Le préfet de Paris Lallement sur la sellette ?

Violences sur les femmes à Paris !

Samedi soir, lors d’un rassemblement de milliers de femmes à Paris, la veille de la journée de la femme, des violences policières ont été commises sur des femmes !

Des féministes ont été poussées, pour certaines portées et jetées,ou encore trainées par les cheveux dans le métro parisien!

Personnalités politiques et associations féministes se sont indignées dimanche pour des faits  de “violences policières”, lors d’une manifestation “féministe” samedi soir à Paris, à la veille de la journée internationale des femmes.

Neuf personnes ont été interpellées, sept seront placées en gardes à vue, elles ont toutes été levées dimanche soir. “Aucune poursuite n’a été engagée à ce stade”, a précisé le parquet.

Shiappa justifie ces violences policières!

Marlène Shiappa actuelle ministre charger de l’égalité hommes /femmes, a justifié les violences policières, en expliquant sur Bfm TV  qu’un rapport faisant état, que le tracé de manifestation n’avait pas été respecté, toujours selon elle , les policiers ont donc du intervenir!

 

Lallement pointé du doigt!

Le samedi 7 mars le site Mediapart a mis en cause le préfet en dévoilant des notes émises par des hauts responsables de la gendarmerie et des CRS, évoquant entre autre des ordres irréguliers et douteux de la part du préfet Lallement!

La gendarmerie évoque aussi les nasses qui selon la loi doivent laisser une échappatoire aux manifestants, chose qui n’est pas respectée dans les faits, on peut régulièrement relevé des témoignages de manifestant  qui font état de nasses, suivi de charges et d’usage de gaz lacrymogène, sans que personnes ne puissent s’échapper, drôle de façon de dispersée une manifestation!
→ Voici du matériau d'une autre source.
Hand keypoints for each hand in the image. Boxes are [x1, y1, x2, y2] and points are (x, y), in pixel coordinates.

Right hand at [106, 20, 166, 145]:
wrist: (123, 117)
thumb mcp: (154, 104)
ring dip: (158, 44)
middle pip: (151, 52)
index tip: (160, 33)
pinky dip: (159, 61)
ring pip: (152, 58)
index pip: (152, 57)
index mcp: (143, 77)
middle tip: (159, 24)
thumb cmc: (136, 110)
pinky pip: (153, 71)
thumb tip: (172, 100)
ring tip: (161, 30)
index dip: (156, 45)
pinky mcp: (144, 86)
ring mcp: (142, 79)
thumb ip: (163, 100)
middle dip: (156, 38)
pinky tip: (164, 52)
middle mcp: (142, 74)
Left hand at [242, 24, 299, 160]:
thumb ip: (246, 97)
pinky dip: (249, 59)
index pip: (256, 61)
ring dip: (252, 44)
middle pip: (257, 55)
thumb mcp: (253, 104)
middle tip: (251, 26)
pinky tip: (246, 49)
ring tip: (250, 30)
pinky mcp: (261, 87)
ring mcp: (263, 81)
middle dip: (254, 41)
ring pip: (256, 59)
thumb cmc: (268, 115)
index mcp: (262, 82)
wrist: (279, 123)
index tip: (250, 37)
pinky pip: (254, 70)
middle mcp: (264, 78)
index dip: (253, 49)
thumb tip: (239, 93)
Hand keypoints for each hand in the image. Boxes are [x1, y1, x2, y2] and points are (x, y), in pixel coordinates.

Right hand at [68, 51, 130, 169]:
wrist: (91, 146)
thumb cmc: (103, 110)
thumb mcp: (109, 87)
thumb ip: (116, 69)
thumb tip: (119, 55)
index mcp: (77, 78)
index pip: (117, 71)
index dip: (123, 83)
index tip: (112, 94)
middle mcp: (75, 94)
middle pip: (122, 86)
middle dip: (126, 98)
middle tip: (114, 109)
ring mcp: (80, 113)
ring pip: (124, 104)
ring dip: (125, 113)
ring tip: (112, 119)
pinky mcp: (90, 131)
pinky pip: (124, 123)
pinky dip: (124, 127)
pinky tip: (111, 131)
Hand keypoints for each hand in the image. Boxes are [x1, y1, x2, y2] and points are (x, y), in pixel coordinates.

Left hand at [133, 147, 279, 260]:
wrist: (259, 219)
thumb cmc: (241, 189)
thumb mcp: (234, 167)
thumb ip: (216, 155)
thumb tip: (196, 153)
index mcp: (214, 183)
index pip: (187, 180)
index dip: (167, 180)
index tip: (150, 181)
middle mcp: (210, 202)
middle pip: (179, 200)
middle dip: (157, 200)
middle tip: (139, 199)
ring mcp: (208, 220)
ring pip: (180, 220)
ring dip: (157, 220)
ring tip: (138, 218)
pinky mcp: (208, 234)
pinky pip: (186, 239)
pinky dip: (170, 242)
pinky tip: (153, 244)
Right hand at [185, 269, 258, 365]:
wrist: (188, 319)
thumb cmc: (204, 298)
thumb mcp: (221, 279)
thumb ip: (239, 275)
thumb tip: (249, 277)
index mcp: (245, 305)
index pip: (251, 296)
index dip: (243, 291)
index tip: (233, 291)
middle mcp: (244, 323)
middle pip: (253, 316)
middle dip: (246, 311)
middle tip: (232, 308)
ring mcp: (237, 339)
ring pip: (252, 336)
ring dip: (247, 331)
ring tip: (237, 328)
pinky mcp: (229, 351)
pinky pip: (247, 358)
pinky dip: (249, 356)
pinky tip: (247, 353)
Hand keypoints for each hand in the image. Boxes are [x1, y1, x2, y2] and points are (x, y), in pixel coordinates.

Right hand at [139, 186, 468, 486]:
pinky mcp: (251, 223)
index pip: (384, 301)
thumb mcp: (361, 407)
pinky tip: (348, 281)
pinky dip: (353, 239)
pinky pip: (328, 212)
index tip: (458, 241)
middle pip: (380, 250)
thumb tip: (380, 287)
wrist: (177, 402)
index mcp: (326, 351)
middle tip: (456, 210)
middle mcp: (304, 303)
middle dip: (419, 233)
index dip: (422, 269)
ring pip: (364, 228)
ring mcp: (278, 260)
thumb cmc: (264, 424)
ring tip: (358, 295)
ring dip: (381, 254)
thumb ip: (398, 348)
Le 15 octobre 2019,à Paris un chef de la gendarmerie avait désobéi aux ordres du préfet, jugeant la procédure de nasse «contraire au règlement,car il ne laissait aucune issue au manifestants nassés, Les faits se sont déroulés sur le pont de la Concorde, où des manifestants avaient demandé à la gendarmerie mobile de «calmement pouvoir quitter les lieux». Ils s’étaient pourtant retrouvés bloqués d’un côté par les gendarmes et de l’autre par la police, à fait usage de gaz lacrymogènes.des individus ont enjamber la rambarde du pont de la concorde pour echapper à la nasse, se mettant ainsi en danger au-dessus de la Seine».
Le chef d’escadron a donc pris la décision de désobéir aux ordres du préfet. Il a escorté les manifestants jusqu’au métro, dans le calme!

Le ministre de l’Intérieur Christophe Castaner, aurait selon son entourage, demandé à la préfecture de police un rapport sur cette manifestation.